Reading passage –

-- -- --

Signs and Symptoms of VKC
Ocular Symptoms
- Intense bilateral itching
- Photophobia (light sensitivity)
- Foreign body sensation
- Mucoid or ropy discharge
- Blurred vision due to corneal involvement
- Watering and redness
Clinical Signs
- Conjunctival hyperemia
- Giant papillae on the tarsal conjunctiva
- Horner-Trantas dots
- Shield ulcers on the cornea (advanced cases)
- Corneal neovascularization and scarring (chronic cases)
Diagnostic Approach
Clinical Diagnosis
Diagnosis is primarily clinical, based on history and examination using slit-lamp biomicroscopy. Key features include:
- Seasonal recurrence
- Presence of giant papillae
- Horner-Trantas dots
- Absence of infectious symptoms like purulent discharge
Investigations (If Required)
- Conjunctival scraping: Eosinophil presence
- Serum IgE levels: Elevated in atopic individuals
- Skin prick test: Identifies specific allergen sensitivity
Differential Diagnosis
- Atopic keratoconjunctivitis (AKC): Affects older patients, often perennial.
- Giant papillary conjunctivitis (GPC): Associated with contact lens wear.
- Seasonal allergic conjunctivitis (SAC): Milder and transient.
- Infectious conjunctivitis: Bacterial or viral origins with distinct clinical profiles.
Complications of Untreated VKC
- Corneal shield ulcers
- Pannus formation
- Keratoconus due to chronic eye rubbing
- Visual impairment from scarring or ulceration
VKC Management and Treatment Strategies
Non-Pharmacological Interventions
- Avoid allergens (e.g., dust, pollen, pet dander)

-- -- --

Supplied entries –
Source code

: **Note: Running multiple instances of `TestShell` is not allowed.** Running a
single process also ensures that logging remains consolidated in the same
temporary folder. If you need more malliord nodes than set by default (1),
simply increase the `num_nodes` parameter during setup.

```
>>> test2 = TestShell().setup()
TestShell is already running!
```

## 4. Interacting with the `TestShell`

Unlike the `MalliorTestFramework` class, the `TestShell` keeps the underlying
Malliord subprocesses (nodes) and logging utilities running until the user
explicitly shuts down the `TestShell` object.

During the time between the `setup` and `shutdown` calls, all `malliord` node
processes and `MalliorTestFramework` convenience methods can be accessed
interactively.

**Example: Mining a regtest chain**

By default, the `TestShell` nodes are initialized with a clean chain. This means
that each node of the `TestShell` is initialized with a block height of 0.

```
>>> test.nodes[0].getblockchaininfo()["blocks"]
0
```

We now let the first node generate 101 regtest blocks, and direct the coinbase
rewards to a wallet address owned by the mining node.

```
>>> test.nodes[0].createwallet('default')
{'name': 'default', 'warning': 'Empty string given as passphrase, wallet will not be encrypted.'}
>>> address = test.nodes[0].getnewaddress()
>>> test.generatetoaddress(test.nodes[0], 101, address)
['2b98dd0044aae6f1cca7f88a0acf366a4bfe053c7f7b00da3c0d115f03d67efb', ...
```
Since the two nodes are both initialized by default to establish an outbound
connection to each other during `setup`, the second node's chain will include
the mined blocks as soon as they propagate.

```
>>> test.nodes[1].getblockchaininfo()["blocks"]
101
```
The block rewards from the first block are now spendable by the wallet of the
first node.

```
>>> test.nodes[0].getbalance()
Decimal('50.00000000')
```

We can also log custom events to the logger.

-- -- --

Work required –
Rewrite the stretch of the VKC passage from "- Conjunctival scraping: Eosinophil" through "distinct clinical profiles.", putting "short-lived" in place of "transient".

Exercise answer –
- Conjunctival scraping: Eosinophil presence
- Serum IgE levels: Elevated in atopic individuals
- Skin prick test: Identifies specific allergen sensitivity
Differential Diagnosis
- Atopic keratoconjunctivitis (AKC): Affects older patients, often perennial.
- Giant papillary conjunctivitis (GPC): Associated with contact lens wear.
- Seasonal allergic conjunctivitis (SAC): Milder and short-lived.
- Infectious conjunctivitis: Bacterial or viral origins with distinct clinical profiles.